Smith’s package incorporates many issues long advocated by clean-energy advocates, including adoption of an energy-efficiency portfolio, which would require utilities to curb energy usage by customers. The policy, adopted by many other states, is of concern to utilities because it ends up trimming their revenue. Smith has yet to introduce that bill, saying it is “under construction.’’
He also is working on a proposed constitutional amendment that would phase out over a five-year period the diversion of clean energy funds to other purposes. The practice, increasingly relied on by the Christie administration, has siphoned off more than $1 billion from a clean-energy fund financed by a surcharge on customers’ electric and gas bills.
For instance, Gov. Chris Christie’s proposed budget for the next fiscal year would allocate $152 million out of the clean-energy fund, primarily to pay the state’s and New Jersey Transit’s energy costs. In the past, the Legislature has griped about the diversions, but approved them.

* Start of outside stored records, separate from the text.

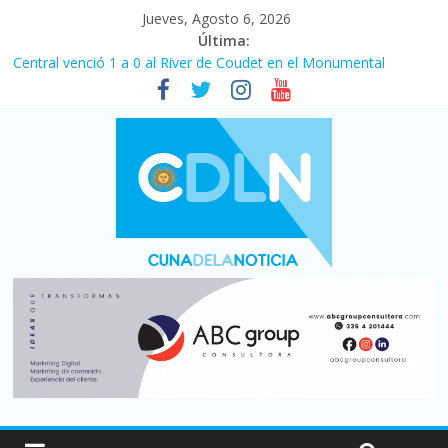
Jueves, Agosto 6, 2026
Última:
Central venció 1 a 0 al River de Coudet en el Monumental
La morosidad alcanzó su nivel más alto en dos décadas y ya
afecta a 400 mil deudores en Santa Fe
Desde que asumió Milei cerraron 41.000 kioscos: el sector
denuncia crisis como en 2001
Vacaciones de invierno con más movimiento y consumo
turístico: 4,6 millones de personas viajaron por el país, un 5,9%
más que en 2025
Fuerte caída de la venta de autos usados en julio: bajó un 12,6%
interanual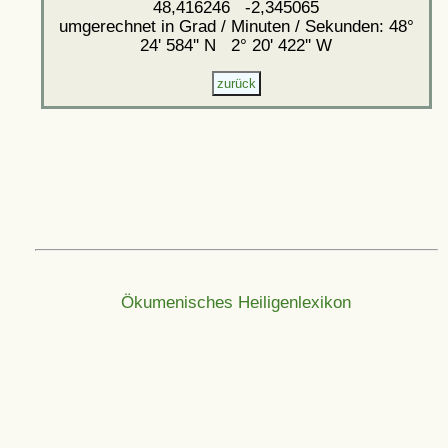
48,416246 -2,345065
umgerechnet in Grad / Minuten / Sekunden: 48°
24' 584'' N 2° 20' 422'' W
Ökumenisches Heiligenlexikon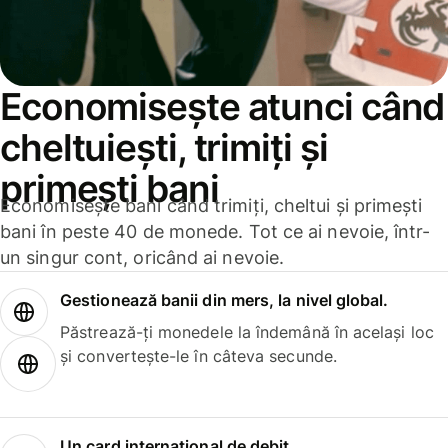
Economisește atunci când
cheltuiești, trimiți și
primești bani
Economisește bani când trimiți, cheltui și primești
bani în peste 40 de monede. Tot ce ai nevoie, într-
un singur cont, oricând ai nevoie.
Gestionează banii din mers, la nivel global.
Păstrează-ți monedele la îndemână în același loc
și convertește-le în câteva secunde.
Un card internațional de debit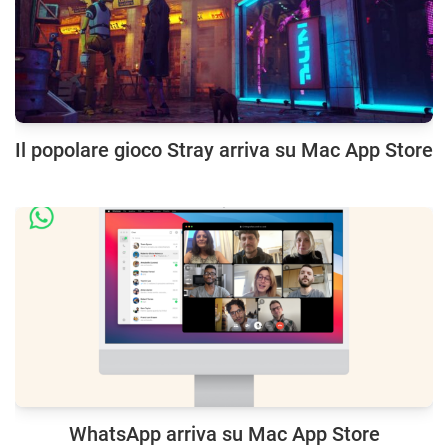
Il popolare gioco Stray arriva su Mac App Store
WhatsApp arriva su Mac App Store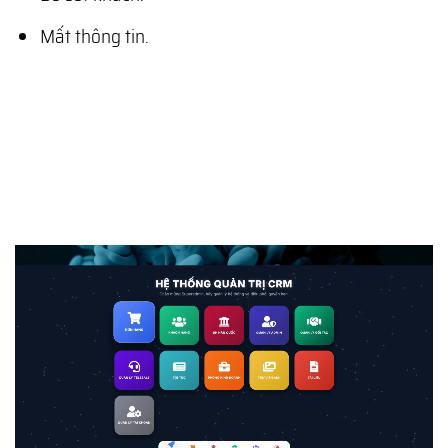
Mất thông tin.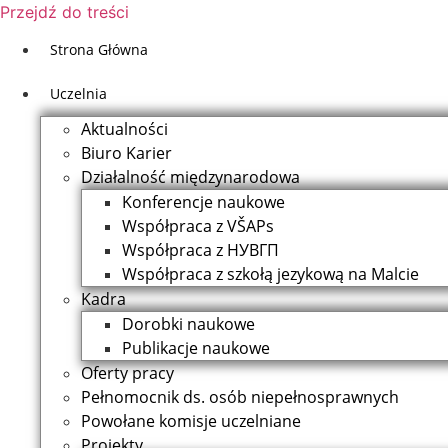
Przejdź do treści
Strona Główna
Uczelnia
Aktualności
Biuro Karier
Działalność międzynarodowa
Konferencje naukowe
Współpraca z VŠAPs
Współpraca z НУВГП
Współpraca z szkołą jezykową na Malcie
Kadra
Dorobki naukowe
Publikacje naukowe
Oferty pracy
Pełnomocnik ds. osób niepełnosprawnych
Powołane komisje uczelniane
Projekty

The package also would propose a couple of measures aimed at installing smart thermostats — one would require the devices be put in new homes; the other would offer financial credits to install them in existing homes. Smart thermostats can lower energy use and bills for customers. A separate resolution in the package urges the state to take steps to have at least a half-million homes in New Jersey outfitted with smart thermostats by 2023.
The legislation also would direct the New Jersey Board of Public Utilities, the agency responsible for implementing energy policy, to undertake a study of several emerging issues.